## Text segment:
>> Begin

Even though we were founded in 1983, our story really began in New York City in the 1930’s.
Come with us and take a trip back in time . . .
New York’s Golden Era
In the 1930’s, as it is today, New York City was a Mecca for all varieties of musician from saxophone pioneer Charlie Parker to Maestro Arturo Toscanini. Though not quite at that elite level as a player, Charles Ponte was English hornist of the Radio City Music Hall Orchestra as well as a member of the Paul Whiteman, Les Brown, and Ted Lewis Bands. His big band sax sound and not inconsiderable ability to play the elusive double reeds helped him become quite well known among musicians throughout NYC in the 1930’s and 1940’s.
Charlie played with or was friends with Lester Young, Sonny Rollins, Miles Davis, Harold Gomberg, Samuel Baron and dozens more of the worlds finest musicians from all genres. It was during this time that he became close friends with Benny Fairbanks and Sam Shapiro, both soloists with major big bands. The three of them appeared together as members of the Ted Lewis Band in the Abbott and Costello classic “Hold that Ghost”.
Charlie Ponte and Frank Ponte at Ponte Music Company in the 1970’s.
Charlie with Ted Brown, 1950’s
Not Quite Famous
From the 1930’s through the 1970’s, West 48th Street, between 6th and 7th Avenues was the block to be on if you were a top woodwind repairmen or had a music store for professionals in Manhattan. Broadway theatres, Carnegie Hall and later, Lincoln Center were all nearby. It was a natural spot for all kinds of musicians to gather between matinees and after shows or performances.

>> End

## Tasks to carry out:
[A] Decide whether each statement agrees with the music company history: (i) Charles Ponte was English hornist of the Radio City Music Hall Orchestra; (ii) the company was founded in the 1930s; (iii) Charlie, Benny Fairbanks and Sam Shapiro appeared in "Hold that Ghost" as members of the Les Brown Band. Answer yes or no for each, quoting the words of the history that decide it.
[B] From the music company history, list every orchestra or band that Charles Ponte is said to have belonged to.

Extracted records:
>> Begin

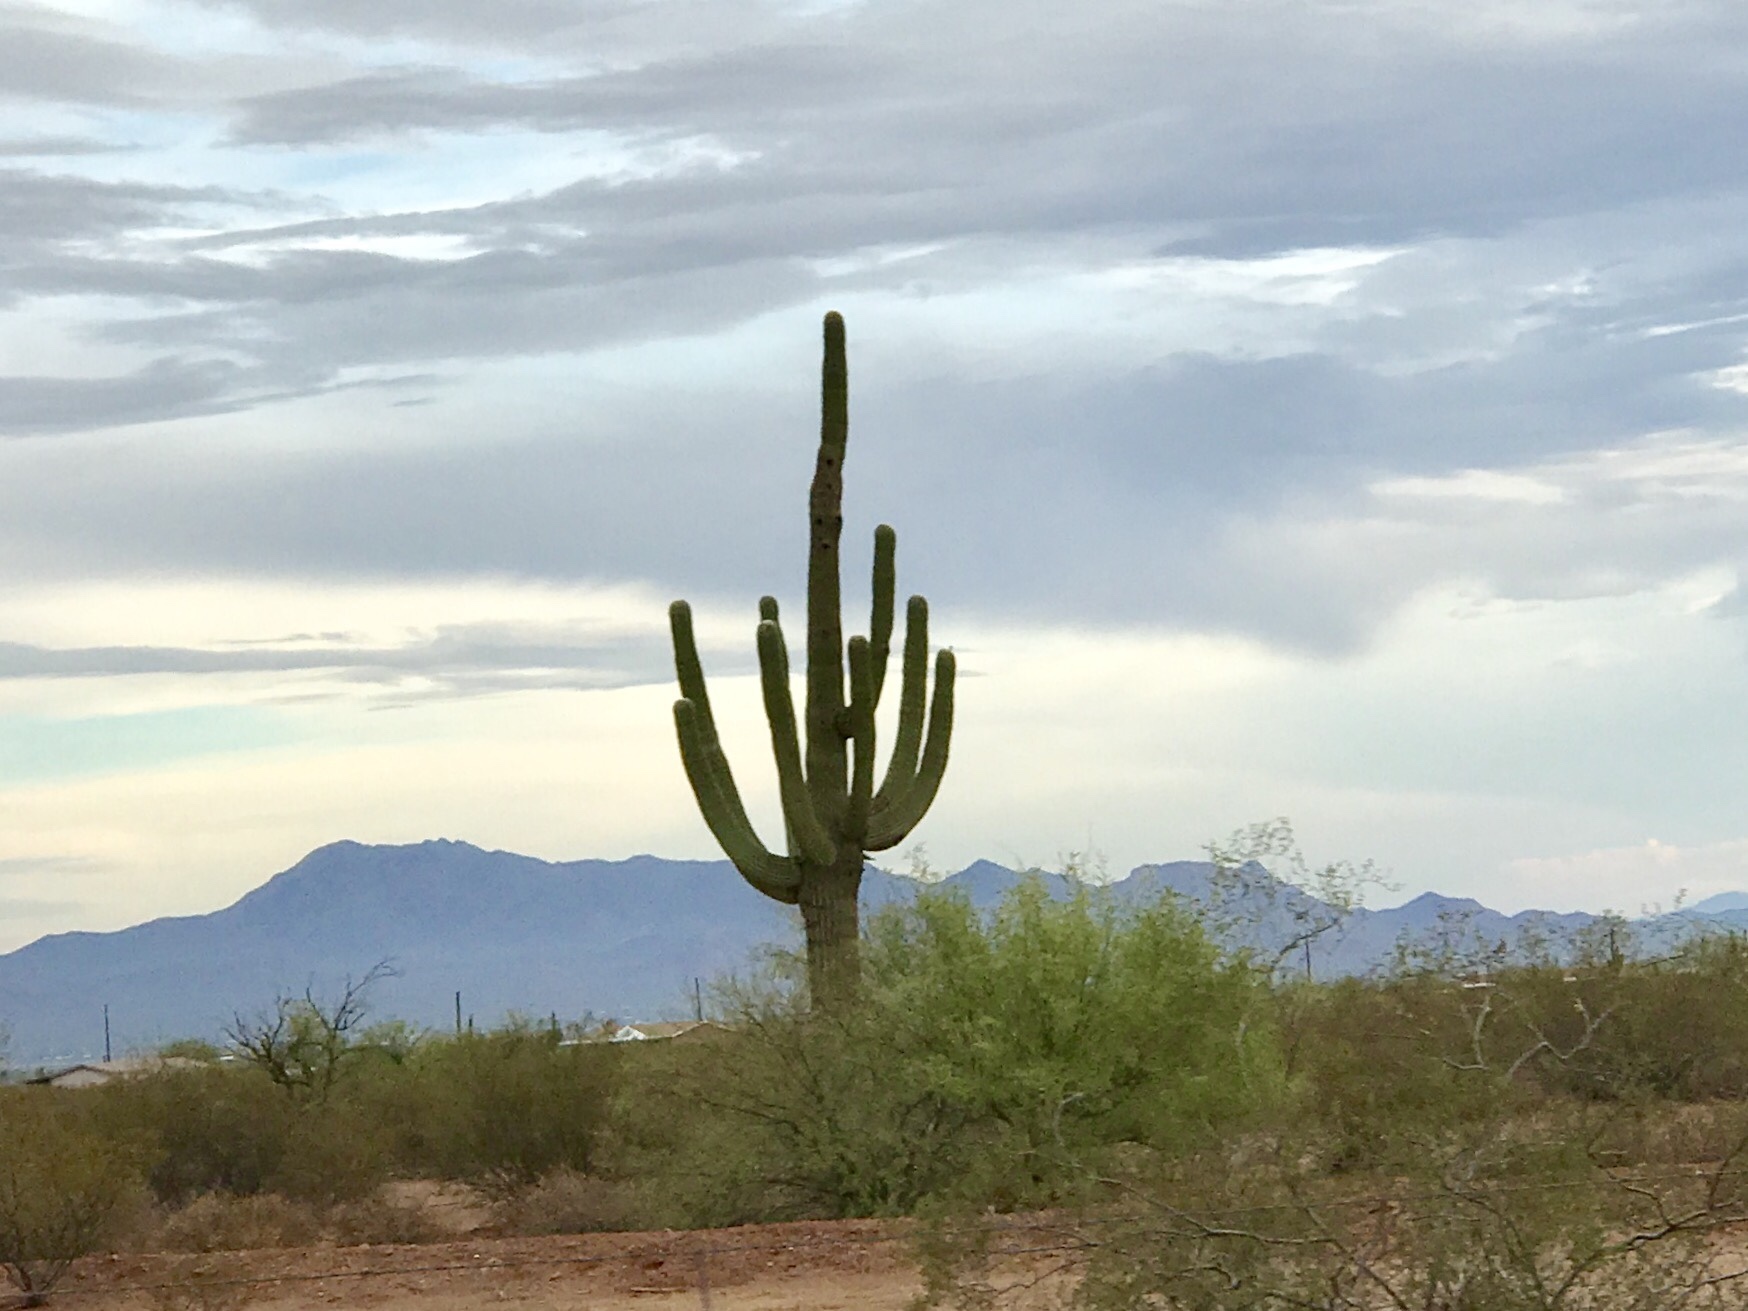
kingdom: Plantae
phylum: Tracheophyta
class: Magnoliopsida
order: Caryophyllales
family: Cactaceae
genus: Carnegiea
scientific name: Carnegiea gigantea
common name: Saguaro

>> End

## Results for each task:
[A]
(i) Yes: "Charles Ponte was English hornist of the Radio City Music Hall Orchestra"
(ii) No: "Even though we were founded in 1983"
(iii) No: "The three of them appeared together as members of the Ted Lewis Band in the Abbott and Costello classic “Hold that Ghost”."

[B]
- Radio City Music Hall Orchestra
- Paul Whiteman Band
- Les Brown Band
- Ted Lewis Band